# Hi, I'm Emily



## irefuse (Jan 5, 2006)

HI! I've heard about this site from a few people so I decided I'd finally get over here and register.

I come from a big family and we all shoot compound bows and deer hunt. I shoot at two 3D leagues locally (Salt Lake City), on Tuesdays and Thursdays. 

I'm just getting back into archery after a long hiatus and have been shooting again since this past summer. I am recently divorced and the mother of two wonderful boys, who are already pestering me to buy them bows!

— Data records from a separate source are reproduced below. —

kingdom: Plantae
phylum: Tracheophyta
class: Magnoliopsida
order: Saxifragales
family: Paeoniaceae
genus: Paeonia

Hope everyone's doing well tonight. :teeth:


----------



## Tim Roberts (Jul 13, 2002)

:welcome: to AT Emily. I hope you have fun here.


----------



## yelk hunter (Feb 18, 2004)

Welcome!!! Are you shooting at SL archery? Or at Sportsmans?

I haven't been back into leagues this year but need to get started. I was sponsor for the under 12 league last year at Sportsmans.

Did you get your deer???


----------



## RoccoB (Oct 13, 2005)

Welcome to AT.


----------



## carbonman8 (Aug 7, 2003)

Welcome!!!!!!!!


----------



## Archer Elaine (Feb 16, 2004)

Welcome aboard Emily!! I hope you like it at AT. Good luck with your shooting and I hope you can get your little guys some bows, you guys will have fun shooting together. I know my family really enjoys shooting and doing things together.


----------



## SwietsRick (Dec 23, 2005)

Welcome..... I too have recently started up again.......Enjoy your stay with us.........
Rick
:whoo:


----------